With National Dog Bite Prevention Week right around the corner (May 22-28), now is the perfect opportunity to educate yourself and others about dog bite prevention. By learning about dog body language, proper training, socialization skills, and other important factors that may lead to being bitten, you can help to ensure an environment that is safe for both people and dogs.

Dog Bite Prevention Tips For Kids

Children, especially between the ages of 5 and 9, are much more likely to be bitten by a dog than anyone else. By teaching your kids the following “dos and don’ts” of interacting with dogs, you can help them to stay safe and reduce their chances of being bitten.

Dog Bite Prevention Do’s:

  • Ask the owner’s permission before petting an unfamiliar dog
  • Offer an extended hand for a dog to sniff prior to petting
  • Let an adult know if an unfamiliar dog is loose in the neighborhood
  • Respect a dog’s space and boundaries

Dog Bite Prevention Don’ts:

  • Run up to a dog, reach your hand over their heads, or any other abrupt action
  • Approach a dog that is eating, sleeping, chewing on a bone or toy, or caring for puppies
  • Pet a dog through a fence or car window, or one that is tied up outside a home or building
  • Approach an unfamiliar dog

Responsible Pet Ownership

Of the millions of dog bite injuries that occur each year, over half take place in a home with dogs that are familiar to us. Besides educating yourself and the children in your life about dog bite prevention, fulfilling the requirements of responsible pet ownership is essential in raising a happy, confident, well-behaved dog that is not prone to aggression.

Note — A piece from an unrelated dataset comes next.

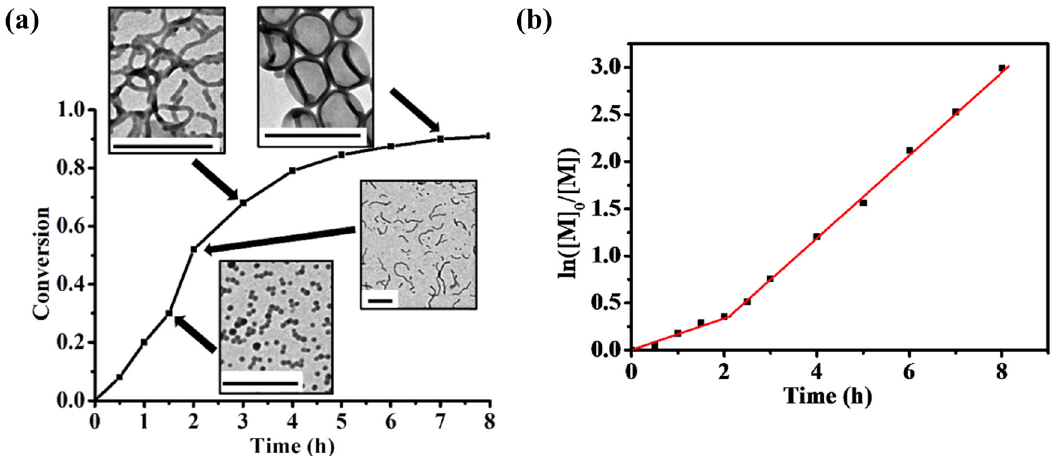
Figure 1: Dispersion polymerization kinetics for the target PDMA 43 - b - P ([ BVBIm ][ PF 6 ]) 60 at 25% w/v solid contents and 70°C: ( a ) monomer conversion vs polymerization time ( insets: TEM micrographs for the nano - objects observed at the indicated conversions; scale bar: 0.5 µm ) and ( b ) pseudo - fi rst - order kinetic plot.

  • Keep your dog up to date on all vaccines and parasite preventive medications.
  • Make and keep regular wellness appointments for your dog.
  • Make sure your dog is properly socialized and trained. Ideally this training would start young, but it’s never too late for a dog to learn these valuable skills. Contact Lone Tree Veterinary Medical Center to learn more about our professional training and socialization classes.
  • Having your dog spayed/neutered can cut down on aggression and behavior problems.
  • Make sure your dog knows he or she is a valued family member. Dogs that are left tied up outside or regularly unsupervised for hours on end can develop anxiety and other emotional issues that may make them more prone to aggression and biting.